A jury found all four defendants jointly and severally liable for fraud damages, and awarded negligence and punitive damages against each defendant individually. Upon the defendants' motion, the trial judge remitted the negligence and punitive damages against each defendant except Haws. On appeal, the defendants allege a number of errors by the trial court and argue that the remitted award remains excessive. The plaintiffs cross-appeal, arguing that the jury's original awards should be restored.
STANDARD OF REVIEW
The claims we reach here are governed by different standards of review. A trial judge's discretion under Utah Rule of Civil Procedure 59 to propose a remittitur of compensatory damages is considerable. Crookston v. Fire Ins. Exch., 817 P.2d 789, 803-804 (Utah 1991) (Crookston I). Having been present for all phases of the trial, the trial judge is in the best position to ascertain if the jury has "exceeded its proper bounds," and we will reverse "only if there is no reasonable basis for the decision." Id. at 804, 805 (citations omitted).
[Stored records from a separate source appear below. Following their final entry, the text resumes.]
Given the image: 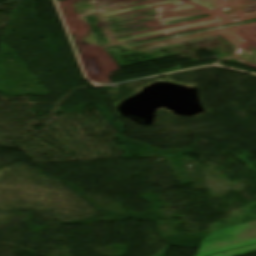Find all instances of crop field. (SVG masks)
Wrapping results in <instances>:
<instances>
[{
  "mask_svg": "<svg viewBox=\"0 0 256 256\" xmlns=\"http://www.w3.org/2000/svg\"><path fill=\"white\" fill-rule=\"evenodd\" d=\"M256 243V222L215 232L206 238L197 256H206Z\"/></svg>",
  "mask_w": 256,
  "mask_h": 256,
  "instance_id": "crop-field-1",
  "label": "crop field"
},
{
  "mask_svg": "<svg viewBox=\"0 0 256 256\" xmlns=\"http://www.w3.org/2000/svg\"><path fill=\"white\" fill-rule=\"evenodd\" d=\"M255 251H256V245L248 247V248L232 251L229 253L217 255V256H241V255L248 254V253L255 252Z\"/></svg>",
  "mask_w": 256,
  "mask_h": 256,
  "instance_id": "crop-field-2",
  "label": "crop field"
}]
</instances>
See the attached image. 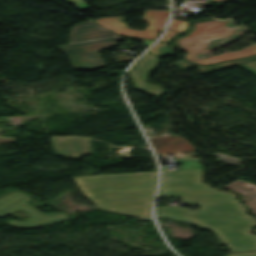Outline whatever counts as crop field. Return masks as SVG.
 Returning a JSON list of instances; mask_svg holds the SVG:
<instances>
[{
	"label": "crop field",
	"instance_id": "crop-field-10",
	"mask_svg": "<svg viewBox=\"0 0 256 256\" xmlns=\"http://www.w3.org/2000/svg\"><path fill=\"white\" fill-rule=\"evenodd\" d=\"M222 188L238 191L242 194V198L251 209V211L256 215V187L237 180L231 184H228ZM256 232V230H255Z\"/></svg>",
	"mask_w": 256,
	"mask_h": 256
},
{
	"label": "crop field",
	"instance_id": "crop-field-12",
	"mask_svg": "<svg viewBox=\"0 0 256 256\" xmlns=\"http://www.w3.org/2000/svg\"><path fill=\"white\" fill-rule=\"evenodd\" d=\"M168 28L176 30L178 32L167 29L163 38L160 41H170L171 37H173V36L179 34L180 32L188 29V22L172 19Z\"/></svg>",
	"mask_w": 256,
	"mask_h": 256
},
{
	"label": "crop field",
	"instance_id": "crop-field-8",
	"mask_svg": "<svg viewBox=\"0 0 256 256\" xmlns=\"http://www.w3.org/2000/svg\"><path fill=\"white\" fill-rule=\"evenodd\" d=\"M56 154L78 159L84 154H92L90 139L80 137L51 138Z\"/></svg>",
	"mask_w": 256,
	"mask_h": 256
},
{
	"label": "crop field",
	"instance_id": "crop-field-14",
	"mask_svg": "<svg viewBox=\"0 0 256 256\" xmlns=\"http://www.w3.org/2000/svg\"><path fill=\"white\" fill-rule=\"evenodd\" d=\"M166 43L157 42L149 51L157 56L171 54V48H166Z\"/></svg>",
	"mask_w": 256,
	"mask_h": 256
},
{
	"label": "crop field",
	"instance_id": "crop-field-9",
	"mask_svg": "<svg viewBox=\"0 0 256 256\" xmlns=\"http://www.w3.org/2000/svg\"><path fill=\"white\" fill-rule=\"evenodd\" d=\"M156 154L191 151L195 147L178 134L149 138Z\"/></svg>",
	"mask_w": 256,
	"mask_h": 256
},
{
	"label": "crop field",
	"instance_id": "crop-field-1",
	"mask_svg": "<svg viewBox=\"0 0 256 256\" xmlns=\"http://www.w3.org/2000/svg\"><path fill=\"white\" fill-rule=\"evenodd\" d=\"M173 197L199 203L198 211L181 207L155 209L156 215L178 213L185 222L212 230L230 251L256 250V235L248 232L256 225L232 193L212 188L201 181L200 168L162 172L158 198Z\"/></svg>",
	"mask_w": 256,
	"mask_h": 256
},
{
	"label": "crop field",
	"instance_id": "crop-field-15",
	"mask_svg": "<svg viewBox=\"0 0 256 256\" xmlns=\"http://www.w3.org/2000/svg\"><path fill=\"white\" fill-rule=\"evenodd\" d=\"M69 2L76 4L79 10L86 9L88 6L82 0H68Z\"/></svg>",
	"mask_w": 256,
	"mask_h": 256
},
{
	"label": "crop field",
	"instance_id": "crop-field-7",
	"mask_svg": "<svg viewBox=\"0 0 256 256\" xmlns=\"http://www.w3.org/2000/svg\"><path fill=\"white\" fill-rule=\"evenodd\" d=\"M159 58L147 52L128 71L137 89L146 91L152 95H159L164 92L160 86L146 82L150 69L158 64Z\"/></svg>",
	"mask_w": 256,
	"mask_h": 256
},
{
	"label": "crop field",
	"instance_id": "crop-field-11",
	"mask_svg": "<svg viewBox=\"0 0 256 256\" xmlns=\"http://www.w3.org/2000/svg\"><path fill=\"white\" fill-rule=\"evenodd\" d=\"M256 60V55L255 56H251V57H247V58H242V59H238V60H233V61H228V62H223V63H219L216 65H212V66H208V67H203V66H199L190 62H184V61H178L176 63H173L175 66L187 70L193 66H196L199 71L204 74V73H208V72H212L215 70H219V69H223L226 67H230V66H234V65H239V64H243V63H247V62H251V61H255Z\"/></svg>",
	"mask_w": 256,
	"mask_h": 256
},
{
	"label": "crop field",
	"instance_id": "crop-field-4",
	"mask_svg": "<svg viewBox=\"0 0 256 256\" xmlns=\"http://www.w3.org/2000/svg\"><path fill=\"white\" fill-rule=\"evenodd\" d=\"M122 39L89 21L70 29L69 44L56 48L69 55L75 69L94 70L104 66L98 50L115 46Z\"/></svg>",
	"mask_w": 256,
	"mask_h": 256
},
{
	"label": "crop field",
	"instance_id": "crop-field-16",
	"mask_svg": "<svg viewBox=\"0 0 256 256\" xmlns=\"http://www.w3.org/2000/svg\"><path fill=\"white\" fill-rule=\"evenodd\" d=\"M228 256H256V252L255 253H238V254H230Z\"/></svg>",
	"mask_w": 256,
	"mask_h": 256
},
{
	"label": "crop field",
	"instance_id": "crop-field-6",
	"mask_svg": "<svg viewBox=\"0 0 256 256\" xmlns=\"http://www.w3.org/2000/svg\"><path fill=\"white\" fill-rule=\"evenodd\" d=\"M170 10H146L142 19L149 23L144 31H134L124 22V16L101 18L95 22L107 27L118 35H130L156 40L158 32L162 31Z\"/></svg>",
	"mask_w": 256,
	"mask_h": 256
},
{
	"label": "crop field",
	"instance_id": "crop-field-17",
	"mask_svg": "<svg viewBox=\"0 0 256 256\" xmlns=\"http://www.w3.org/2000/svg\"><path fill=\"white\" fill-rule=\"evenodd\" d=\"M126 38H131V37H127V36H126ZM133 39H136V38H133ZM138 40L143 41V42H144V43H143V46H145V47H147V46H149L151 43H153V41L142 40V39H138Z\"/></svg>",
	"mask_w": 256,
	"mask_h": 256
},
{
	"label": "crop field",
	"instance_id": "crop-field-13",
	"mask_svg": "<svg viewBox=\"0 0 256 256\" xmlns=\"http://www.w3.org/2000/svg\"><path fill=\"white\" fill-rule=\"evenodd\" d=\"M210 155L218 157L216 159V161H220V162H223V163H227V164H231V165H234V166L241 167L240 162L242 161V158L230 156V155L219 153V152L214 153V154H210Z\"/></svg>",
	"mask_w": 256,
	"mask_h": 256
},
{
	"label": "crop field",
	"instance_id": "crop-field-18",
	"mask_svg": "<svg viewBox=\"0 0 256 256\" xmlns=\"http://www.w3.org/2000/svg\"><path fill=\"white\" fill-rule=\"evenodd\" d=\"M213 1H232V0H213Z\"/></svg>",
	"mask_w": 256,
	"mask_h": 256
},
{
	"label": "crop field",
	"instance_id": "crop-field-5",
	"mask_svg": "<svg viewBox=\"0 0 256 256\" xmlns=\"http://www.w3.org/2000/svg\"><path fill=\"white\" fill-rule=\"evenodd\" d=\"M29 199V196L19 191L12 192L0 198V216H4L14 210L28 213L29 217L25 221L8 222L9 225L20 228H35L69 219L60 213L43 214L26 204V201Z\"/></svg>",
	"mask_w": 256,
	"mask_h": 256
},
{
	"label": "crop field",
	"instance_id": "crop-field-2",
	"mask_svg": "<svg viewBox=\"0 0 256 256\" xmlns=\"http://www.w3.org/2000/svg\"><path fill=\"white\" fill-rule=\"evenodd\" d=\"M83 194L98 208L151 217L157 172L72 177Z\"/></svg>",
	"mask_w": 256,
	"mask_h": 256
},
{
	"label": "crop field",
	"instance_id": "crop-field-3",
	"mask_svg": "<svg viewBox=\"0 0 256 256\" xmlns=\"http://www.w3.org/2000/svg\"><path fill=\"white\" fill-rule=\"evenodd\" d=\"M247 30L242 26H235L231 20L218 21L215 19L193 22V30L182 38L175 39L180 50L189 54L184 56L201 65H208L234 58L256 54V44L242 50L213 57L211 51L224 47Z\"/></svg>",
	"mask_w": 256,
	"mask_h": 256
}]
</instances>
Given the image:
Awards of punitive damages are assessed with regard to the seven factors enumerated in Crookston I. Id. at 808. In light of the recent United States Supreme Court holding that federal due process requires de novo review of punitive damage awards appealed on constitutional grounds, Cooper Indus., Inc. v. Leatherman Tool Group, Inc., 532 U.S. 424, 432 (2001), we have adopted a de novo standard for reviewing both awards of punitive damages by juries and also adjustments of those awards by trial courts. Campbell v. State Farm Mut. Auto. Ins. Co., 2001 UT 89, 13, 432 Utah Adv. Rep. 44, cert. granted, 122 S. Ct. 2326 (U.S. June 3, 2002)(No. 01-1289).